**Work instructions**
Output the entries below exactly, from the first line to the line holding "is a histology", both included.

───── Provided records ─────

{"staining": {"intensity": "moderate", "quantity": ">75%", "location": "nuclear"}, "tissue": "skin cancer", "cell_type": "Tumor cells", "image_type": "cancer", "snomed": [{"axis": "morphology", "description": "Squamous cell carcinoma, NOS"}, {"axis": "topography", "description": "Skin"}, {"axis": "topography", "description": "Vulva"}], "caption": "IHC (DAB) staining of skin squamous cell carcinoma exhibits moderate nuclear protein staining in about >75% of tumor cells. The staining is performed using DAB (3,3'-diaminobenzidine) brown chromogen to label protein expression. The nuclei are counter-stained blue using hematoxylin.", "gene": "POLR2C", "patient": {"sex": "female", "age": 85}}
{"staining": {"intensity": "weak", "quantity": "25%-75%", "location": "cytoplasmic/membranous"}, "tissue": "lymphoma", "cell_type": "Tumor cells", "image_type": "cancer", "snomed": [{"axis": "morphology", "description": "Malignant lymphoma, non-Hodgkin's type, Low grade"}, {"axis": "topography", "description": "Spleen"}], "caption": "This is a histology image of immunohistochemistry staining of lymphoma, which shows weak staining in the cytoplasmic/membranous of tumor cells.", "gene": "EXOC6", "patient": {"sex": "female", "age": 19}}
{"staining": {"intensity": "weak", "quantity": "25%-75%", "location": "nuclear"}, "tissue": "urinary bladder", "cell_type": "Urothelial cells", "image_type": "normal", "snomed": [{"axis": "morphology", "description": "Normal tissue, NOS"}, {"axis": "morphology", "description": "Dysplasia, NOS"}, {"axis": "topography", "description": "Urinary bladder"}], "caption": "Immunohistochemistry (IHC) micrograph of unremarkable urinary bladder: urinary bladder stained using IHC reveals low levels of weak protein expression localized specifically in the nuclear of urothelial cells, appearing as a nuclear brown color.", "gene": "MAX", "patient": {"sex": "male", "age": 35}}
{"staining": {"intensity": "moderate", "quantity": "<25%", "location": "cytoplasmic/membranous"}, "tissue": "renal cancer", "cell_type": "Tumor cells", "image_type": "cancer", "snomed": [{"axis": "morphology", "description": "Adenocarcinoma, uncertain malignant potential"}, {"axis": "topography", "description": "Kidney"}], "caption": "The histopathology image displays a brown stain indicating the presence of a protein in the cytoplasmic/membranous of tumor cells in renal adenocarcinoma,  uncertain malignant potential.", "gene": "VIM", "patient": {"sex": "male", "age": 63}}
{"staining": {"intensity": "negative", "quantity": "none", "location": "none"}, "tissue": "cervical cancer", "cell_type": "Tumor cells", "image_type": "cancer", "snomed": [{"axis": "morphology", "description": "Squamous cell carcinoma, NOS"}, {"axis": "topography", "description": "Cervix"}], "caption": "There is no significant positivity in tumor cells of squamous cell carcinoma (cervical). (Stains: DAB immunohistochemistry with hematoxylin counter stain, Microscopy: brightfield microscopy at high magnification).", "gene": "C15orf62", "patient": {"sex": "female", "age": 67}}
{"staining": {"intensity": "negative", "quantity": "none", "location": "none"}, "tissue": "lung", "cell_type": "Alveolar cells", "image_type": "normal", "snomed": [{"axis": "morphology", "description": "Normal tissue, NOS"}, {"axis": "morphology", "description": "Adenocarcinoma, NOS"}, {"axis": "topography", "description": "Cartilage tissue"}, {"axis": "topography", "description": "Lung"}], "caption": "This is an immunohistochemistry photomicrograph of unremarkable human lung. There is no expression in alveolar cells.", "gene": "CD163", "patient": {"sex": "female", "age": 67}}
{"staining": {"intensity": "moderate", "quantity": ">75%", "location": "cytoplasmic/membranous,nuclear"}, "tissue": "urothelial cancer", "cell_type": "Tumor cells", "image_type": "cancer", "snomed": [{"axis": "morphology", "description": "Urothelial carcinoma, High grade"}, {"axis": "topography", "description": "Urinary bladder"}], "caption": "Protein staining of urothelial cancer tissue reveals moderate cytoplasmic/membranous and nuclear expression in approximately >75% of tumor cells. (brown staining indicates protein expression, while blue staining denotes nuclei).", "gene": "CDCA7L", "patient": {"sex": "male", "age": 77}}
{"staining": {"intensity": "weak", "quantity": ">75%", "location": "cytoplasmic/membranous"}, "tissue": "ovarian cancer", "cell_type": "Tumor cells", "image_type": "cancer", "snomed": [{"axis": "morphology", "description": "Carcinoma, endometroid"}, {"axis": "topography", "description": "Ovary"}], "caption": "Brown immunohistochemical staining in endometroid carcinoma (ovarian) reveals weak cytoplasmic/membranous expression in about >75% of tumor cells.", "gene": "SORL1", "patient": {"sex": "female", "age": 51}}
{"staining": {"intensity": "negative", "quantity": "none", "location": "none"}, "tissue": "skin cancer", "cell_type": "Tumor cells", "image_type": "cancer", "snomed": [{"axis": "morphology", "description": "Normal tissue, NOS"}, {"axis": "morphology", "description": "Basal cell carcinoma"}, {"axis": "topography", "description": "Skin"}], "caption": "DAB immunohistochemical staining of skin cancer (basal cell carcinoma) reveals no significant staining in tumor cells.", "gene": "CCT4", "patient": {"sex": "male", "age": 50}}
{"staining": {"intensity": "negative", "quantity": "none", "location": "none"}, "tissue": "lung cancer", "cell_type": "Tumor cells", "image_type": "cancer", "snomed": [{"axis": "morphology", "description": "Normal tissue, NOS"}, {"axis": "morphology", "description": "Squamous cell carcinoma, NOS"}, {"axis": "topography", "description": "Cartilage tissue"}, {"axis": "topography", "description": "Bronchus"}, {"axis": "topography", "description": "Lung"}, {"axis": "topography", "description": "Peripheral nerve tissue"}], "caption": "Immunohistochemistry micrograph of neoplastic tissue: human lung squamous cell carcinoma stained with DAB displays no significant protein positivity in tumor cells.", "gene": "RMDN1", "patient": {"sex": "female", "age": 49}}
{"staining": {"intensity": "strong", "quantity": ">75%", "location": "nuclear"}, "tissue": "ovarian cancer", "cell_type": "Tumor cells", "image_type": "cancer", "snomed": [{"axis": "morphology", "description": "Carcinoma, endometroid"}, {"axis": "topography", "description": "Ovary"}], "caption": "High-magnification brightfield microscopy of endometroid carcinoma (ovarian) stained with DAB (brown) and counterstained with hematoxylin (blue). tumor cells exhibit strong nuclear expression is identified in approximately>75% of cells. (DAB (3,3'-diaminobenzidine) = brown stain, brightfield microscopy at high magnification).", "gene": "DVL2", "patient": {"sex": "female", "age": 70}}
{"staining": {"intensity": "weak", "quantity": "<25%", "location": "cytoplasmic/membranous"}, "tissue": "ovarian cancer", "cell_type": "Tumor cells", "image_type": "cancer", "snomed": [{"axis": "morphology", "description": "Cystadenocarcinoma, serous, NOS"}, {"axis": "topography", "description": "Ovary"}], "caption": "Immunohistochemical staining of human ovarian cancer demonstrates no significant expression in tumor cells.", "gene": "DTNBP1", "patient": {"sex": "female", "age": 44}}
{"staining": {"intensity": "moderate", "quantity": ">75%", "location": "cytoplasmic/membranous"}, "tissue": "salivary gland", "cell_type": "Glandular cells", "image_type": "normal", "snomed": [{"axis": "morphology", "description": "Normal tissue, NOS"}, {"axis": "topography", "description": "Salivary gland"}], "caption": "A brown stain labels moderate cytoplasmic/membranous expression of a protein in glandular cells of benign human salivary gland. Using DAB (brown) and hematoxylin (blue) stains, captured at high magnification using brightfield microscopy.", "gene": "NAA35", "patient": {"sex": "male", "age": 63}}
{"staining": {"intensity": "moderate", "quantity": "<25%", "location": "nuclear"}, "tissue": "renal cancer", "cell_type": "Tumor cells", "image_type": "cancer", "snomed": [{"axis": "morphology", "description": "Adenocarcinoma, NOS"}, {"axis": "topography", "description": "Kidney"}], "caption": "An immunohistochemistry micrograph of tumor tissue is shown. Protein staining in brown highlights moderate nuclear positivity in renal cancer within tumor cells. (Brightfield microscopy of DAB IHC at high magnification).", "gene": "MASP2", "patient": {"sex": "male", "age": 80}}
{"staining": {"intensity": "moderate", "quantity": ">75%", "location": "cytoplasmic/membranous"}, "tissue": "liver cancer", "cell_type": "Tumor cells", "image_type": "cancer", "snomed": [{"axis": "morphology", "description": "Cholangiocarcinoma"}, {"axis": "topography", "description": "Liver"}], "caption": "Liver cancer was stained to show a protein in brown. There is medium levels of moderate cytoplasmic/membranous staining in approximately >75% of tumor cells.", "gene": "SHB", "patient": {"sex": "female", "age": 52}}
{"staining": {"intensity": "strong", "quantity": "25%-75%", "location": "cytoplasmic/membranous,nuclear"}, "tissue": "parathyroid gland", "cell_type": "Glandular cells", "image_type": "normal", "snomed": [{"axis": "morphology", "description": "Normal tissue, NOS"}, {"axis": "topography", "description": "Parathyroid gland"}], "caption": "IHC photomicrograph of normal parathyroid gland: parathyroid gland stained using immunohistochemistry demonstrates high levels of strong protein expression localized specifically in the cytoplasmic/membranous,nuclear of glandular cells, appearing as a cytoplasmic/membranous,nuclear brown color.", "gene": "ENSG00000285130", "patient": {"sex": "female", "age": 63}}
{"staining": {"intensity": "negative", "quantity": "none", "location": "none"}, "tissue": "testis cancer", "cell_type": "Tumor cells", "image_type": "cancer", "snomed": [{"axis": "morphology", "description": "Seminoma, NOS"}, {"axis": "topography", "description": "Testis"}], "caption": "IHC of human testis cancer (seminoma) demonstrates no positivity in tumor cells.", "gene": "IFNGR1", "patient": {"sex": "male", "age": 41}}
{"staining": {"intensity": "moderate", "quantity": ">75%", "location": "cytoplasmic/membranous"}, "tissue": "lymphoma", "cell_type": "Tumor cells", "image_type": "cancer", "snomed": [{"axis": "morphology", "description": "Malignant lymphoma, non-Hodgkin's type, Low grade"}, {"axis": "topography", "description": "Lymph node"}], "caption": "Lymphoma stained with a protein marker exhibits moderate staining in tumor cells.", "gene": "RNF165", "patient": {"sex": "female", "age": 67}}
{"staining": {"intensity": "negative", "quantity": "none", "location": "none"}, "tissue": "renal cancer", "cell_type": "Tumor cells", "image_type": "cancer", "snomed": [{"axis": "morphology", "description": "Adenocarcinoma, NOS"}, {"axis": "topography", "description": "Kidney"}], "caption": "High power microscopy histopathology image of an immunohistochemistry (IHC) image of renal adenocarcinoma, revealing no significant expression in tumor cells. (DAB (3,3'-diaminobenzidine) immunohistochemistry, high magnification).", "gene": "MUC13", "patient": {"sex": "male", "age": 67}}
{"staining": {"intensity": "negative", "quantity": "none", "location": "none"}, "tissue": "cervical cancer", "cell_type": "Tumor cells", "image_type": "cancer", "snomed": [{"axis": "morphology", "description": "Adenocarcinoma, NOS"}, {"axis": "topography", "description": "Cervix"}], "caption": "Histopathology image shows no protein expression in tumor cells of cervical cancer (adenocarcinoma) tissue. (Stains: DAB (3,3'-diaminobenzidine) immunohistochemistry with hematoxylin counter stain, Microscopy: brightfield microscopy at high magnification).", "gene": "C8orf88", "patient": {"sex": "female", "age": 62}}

─────

**Exercise solution**
{"staining": {"intensity": "moderate", "quantity": ">75%", "location": "nuclear"}, "tissue": "skin cancer", "cell_type": "Tumor cells", "image_type": "cancer", "snomed": [{"axis": "morphology", "description": "Squamous cell carcinoma, NOS"}, {"axis": "topography", "description": "Skin"}, {"axis": "topography", "description": "Vulva"}], "caption": "IHC (DAB) staining of skin squamous cell carcinoma exhibits moderate nuclear protein staining in about >75% of tumor cells. The staining is performed using DAB (3,3'-diaminobenzidine) brown chromogen to label protein expression. The nuclei are counter-stained blue using hematoxylin.", "gene": "POLR2C", "patient": {"sex": "female", "age": 85}}
{"staining": {"intensity": "weak", "quantity": "25%-75%", "location": "cytoplasmic/membranous"}, "tissue": "lymphoma", "cell_type": "Tumor cells", "image_type": "cancer", "snomed": [{"axis": "morphology", "description": "Malignant lymphoma, non-Hodgkin's type, Low grade"}, {"axis": "topography", "description": "Spleen"}], "caption": "This is a histology image of immunohistochemistry staining of lymphoma, which shows weak staining in the cytoplasmic/membranous of tumor cells.", "gene": "EXOC6", "patient": {"sex": "female", "age": 19}}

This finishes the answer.